Hukuki Mücadele Devam Ediyor
CVK Madencilik’in projesiyle ilgili olarak daha önce alınan “Çevresel Etki Değerlendirmesi (ÇED) Olumlu” kararına karşı açılan davaların Danıştay’da sürdüğü belirtiliyor. Ayrıca, Balıkesir Valiliği tarafından verilen Gayrisıhhi Müessese İzni ve Çalışma Ruhsatı ile Enerji ve Tabii Kaynaklar Bakanlığı’nın verdiği işletme ruhsatlarının iptali için de köylülerle birlikte iki ayrı dava açılmış durumda. Acele kamulaştırma kararının iptali için de hukuki sürecin başlatılacağı ve köylülerin mücadeleden vazgeçmeyeceği vurgulandı.

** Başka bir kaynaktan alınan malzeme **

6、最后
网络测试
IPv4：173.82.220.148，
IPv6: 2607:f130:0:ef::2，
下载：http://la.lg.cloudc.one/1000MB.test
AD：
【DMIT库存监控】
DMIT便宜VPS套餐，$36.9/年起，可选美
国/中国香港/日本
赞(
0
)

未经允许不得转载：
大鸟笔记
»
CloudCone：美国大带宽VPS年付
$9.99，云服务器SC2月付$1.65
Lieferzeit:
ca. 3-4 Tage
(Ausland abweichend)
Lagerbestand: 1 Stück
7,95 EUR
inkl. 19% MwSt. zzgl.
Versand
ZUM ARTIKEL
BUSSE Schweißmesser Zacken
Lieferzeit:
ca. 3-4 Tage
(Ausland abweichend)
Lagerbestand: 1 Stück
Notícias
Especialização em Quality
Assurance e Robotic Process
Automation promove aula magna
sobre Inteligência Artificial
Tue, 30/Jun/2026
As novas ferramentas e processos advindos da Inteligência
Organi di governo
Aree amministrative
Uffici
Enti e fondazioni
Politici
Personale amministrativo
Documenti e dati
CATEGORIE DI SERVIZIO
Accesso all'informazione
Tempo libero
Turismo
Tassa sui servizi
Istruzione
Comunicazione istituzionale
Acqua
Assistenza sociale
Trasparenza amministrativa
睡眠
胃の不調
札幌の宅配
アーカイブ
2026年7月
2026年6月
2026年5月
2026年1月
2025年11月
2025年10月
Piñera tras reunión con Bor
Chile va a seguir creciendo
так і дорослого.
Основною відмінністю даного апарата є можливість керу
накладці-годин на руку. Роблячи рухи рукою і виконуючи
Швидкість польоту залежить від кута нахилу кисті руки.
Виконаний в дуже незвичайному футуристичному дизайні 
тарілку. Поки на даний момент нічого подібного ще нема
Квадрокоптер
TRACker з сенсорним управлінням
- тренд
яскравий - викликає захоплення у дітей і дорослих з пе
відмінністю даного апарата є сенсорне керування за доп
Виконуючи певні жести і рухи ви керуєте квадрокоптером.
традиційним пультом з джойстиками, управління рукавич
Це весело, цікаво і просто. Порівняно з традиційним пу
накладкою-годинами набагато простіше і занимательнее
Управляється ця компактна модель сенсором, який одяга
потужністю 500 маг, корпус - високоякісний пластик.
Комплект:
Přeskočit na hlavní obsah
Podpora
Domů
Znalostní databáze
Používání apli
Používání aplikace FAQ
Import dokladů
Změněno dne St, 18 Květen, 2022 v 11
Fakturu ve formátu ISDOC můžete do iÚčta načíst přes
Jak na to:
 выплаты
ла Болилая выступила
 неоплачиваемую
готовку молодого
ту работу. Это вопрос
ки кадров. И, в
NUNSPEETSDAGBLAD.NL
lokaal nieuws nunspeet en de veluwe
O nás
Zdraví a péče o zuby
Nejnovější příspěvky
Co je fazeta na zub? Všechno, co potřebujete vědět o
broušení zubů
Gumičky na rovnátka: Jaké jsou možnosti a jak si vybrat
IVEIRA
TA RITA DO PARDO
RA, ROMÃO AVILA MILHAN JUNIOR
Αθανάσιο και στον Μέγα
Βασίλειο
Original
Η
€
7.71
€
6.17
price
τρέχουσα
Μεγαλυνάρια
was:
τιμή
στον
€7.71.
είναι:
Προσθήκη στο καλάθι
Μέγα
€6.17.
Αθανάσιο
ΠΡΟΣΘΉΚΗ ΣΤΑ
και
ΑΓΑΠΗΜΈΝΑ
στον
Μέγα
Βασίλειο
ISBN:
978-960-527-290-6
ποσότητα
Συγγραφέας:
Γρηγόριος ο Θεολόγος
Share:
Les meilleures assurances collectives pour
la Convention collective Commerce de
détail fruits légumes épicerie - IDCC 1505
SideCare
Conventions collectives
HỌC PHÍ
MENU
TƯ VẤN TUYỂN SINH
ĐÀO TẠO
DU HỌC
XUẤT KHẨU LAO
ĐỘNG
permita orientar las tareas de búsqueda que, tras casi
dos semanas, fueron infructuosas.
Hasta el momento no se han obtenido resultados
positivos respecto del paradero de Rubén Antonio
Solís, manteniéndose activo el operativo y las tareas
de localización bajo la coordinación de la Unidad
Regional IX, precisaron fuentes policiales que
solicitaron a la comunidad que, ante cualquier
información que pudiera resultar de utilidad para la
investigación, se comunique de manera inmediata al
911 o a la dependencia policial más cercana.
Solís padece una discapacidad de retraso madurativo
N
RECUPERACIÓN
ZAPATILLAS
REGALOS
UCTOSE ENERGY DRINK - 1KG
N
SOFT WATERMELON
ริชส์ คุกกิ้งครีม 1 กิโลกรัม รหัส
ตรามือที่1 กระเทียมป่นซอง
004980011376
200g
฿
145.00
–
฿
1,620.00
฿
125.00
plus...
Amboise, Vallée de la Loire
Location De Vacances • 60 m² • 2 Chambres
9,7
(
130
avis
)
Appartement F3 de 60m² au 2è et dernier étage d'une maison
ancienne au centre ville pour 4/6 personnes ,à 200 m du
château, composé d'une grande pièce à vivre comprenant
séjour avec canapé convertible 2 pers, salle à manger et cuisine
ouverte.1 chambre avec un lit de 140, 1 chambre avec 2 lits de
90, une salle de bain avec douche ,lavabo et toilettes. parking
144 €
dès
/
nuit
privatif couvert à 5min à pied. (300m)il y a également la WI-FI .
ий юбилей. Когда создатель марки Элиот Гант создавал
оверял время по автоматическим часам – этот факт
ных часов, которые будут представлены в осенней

“Türkmen Dağı’nın Üstü Altından Değerlidir”
Köylüler ve çevre dernekleri, Cumhurbaşkanı’na seslenerek bu karardan dönülmesi çağrısında bulundu. Açıklamada, “Türkmen Dağı’nın üstü altından değerlidir. Havamıza, suyumuza, toprağımıza dokunmayın” ifadeleriyle, doğal varlıkların korunması gerektiği ve halkın yararının şirket çıkarlarından önce gelmesi gerektiği dile getirildi.
Çevre dernekleri, bölgedeki ekosistem ve yerel halkın yaşam hakkı için mücadele etmeye devam edeceklerini belirtirken, kararın geri alınması için yetkilileri halktan yana tavır almaya davet etti.